Dataset below:

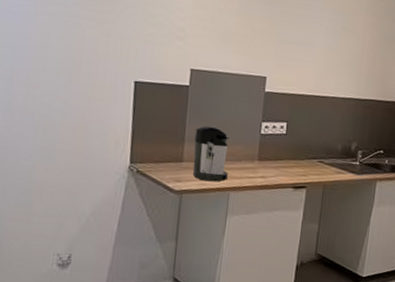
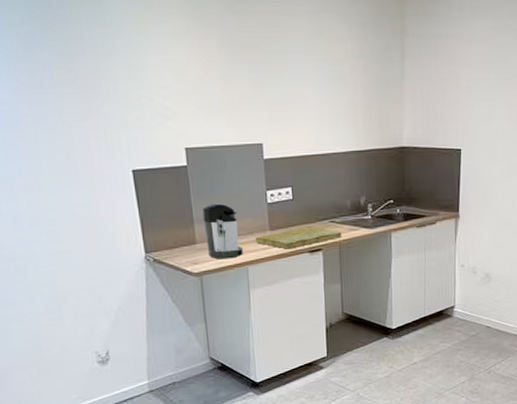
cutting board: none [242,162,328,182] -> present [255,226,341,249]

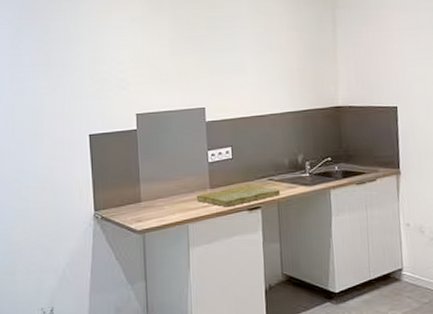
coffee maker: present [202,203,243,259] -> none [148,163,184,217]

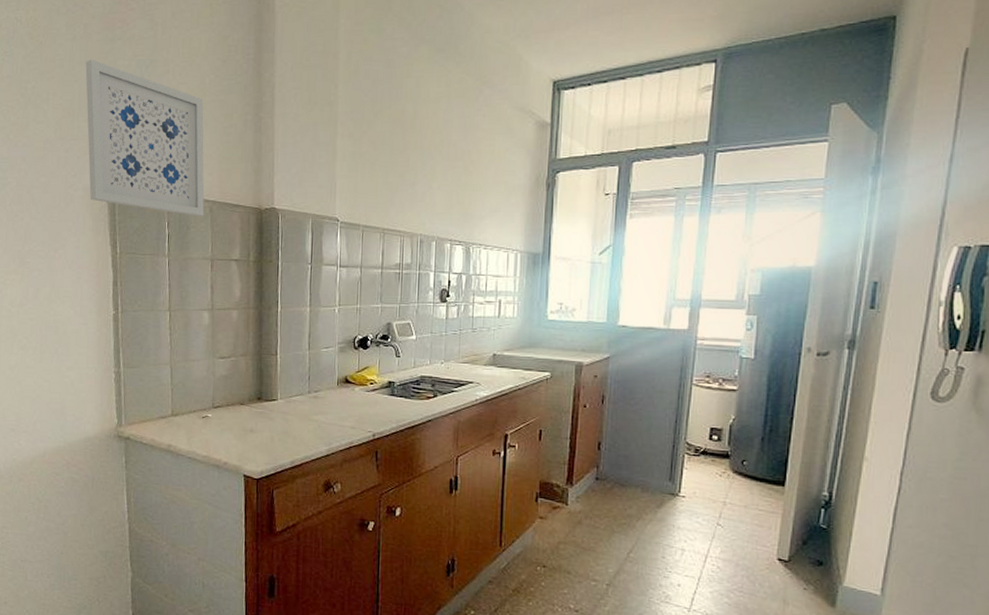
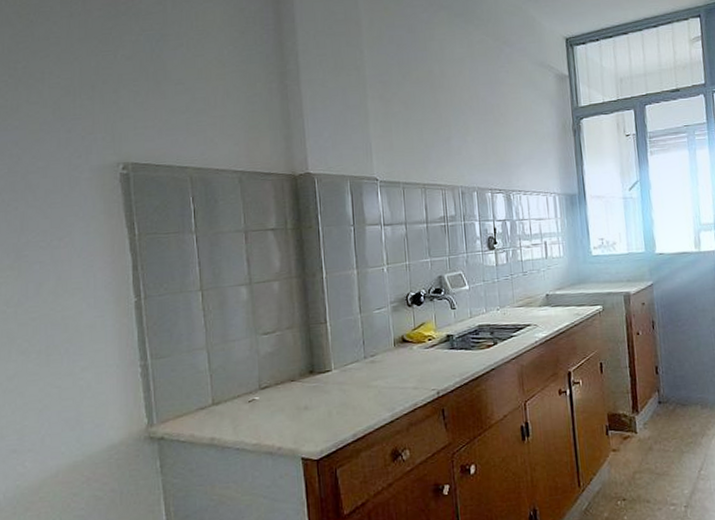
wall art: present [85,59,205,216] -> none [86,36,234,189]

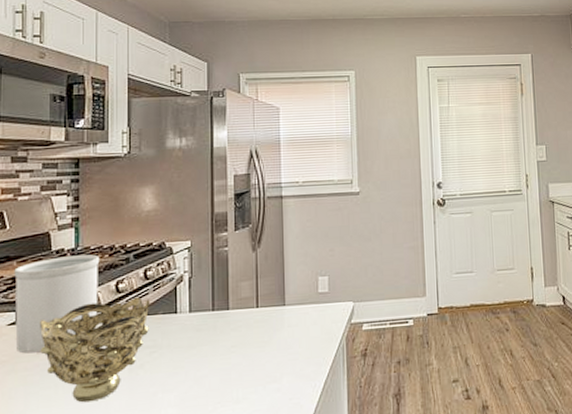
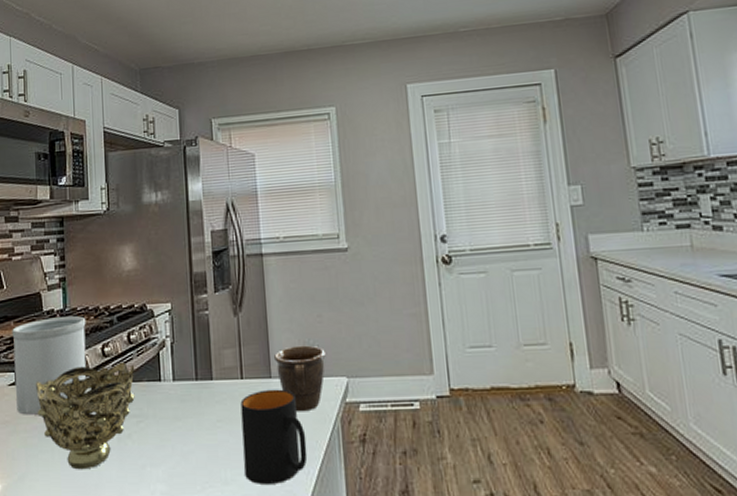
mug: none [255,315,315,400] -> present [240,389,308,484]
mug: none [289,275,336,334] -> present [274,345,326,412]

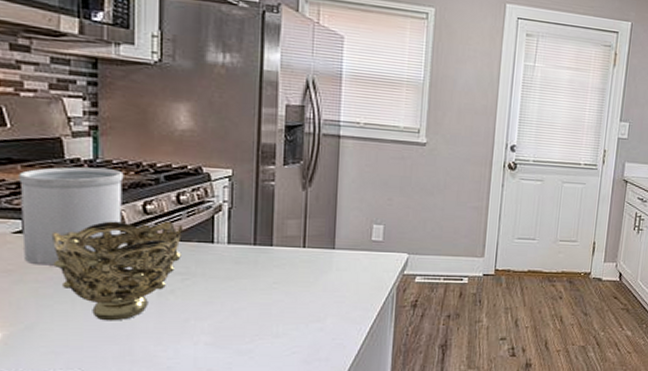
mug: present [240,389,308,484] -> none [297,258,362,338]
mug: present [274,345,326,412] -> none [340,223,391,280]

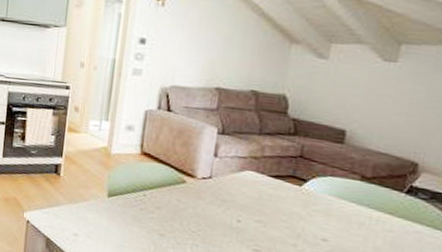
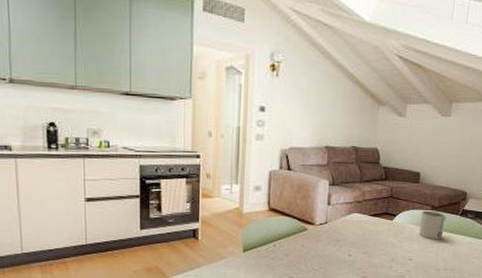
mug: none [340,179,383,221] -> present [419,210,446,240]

End of Dataset.

Give back exactly the lines from the first line of the data through the line with "mug: present [240,389,308,484]", pictures excluded.

> **Answer section**:
cutting board: none [242,162,328,182] -> present [255,226,341,249]

coffee maker: present [202,203,243,259] -> none [148,163,184,217]

wall art: present [85,59,205,216] -> none [86,36,234,189]

mug: none [255,315,315,400] -> present [240,389,308,484]
mug: none [289,275,336,334] -> present [274,345,326,412]

mug: present [240,389,308,484] -> none [297,258,362,338]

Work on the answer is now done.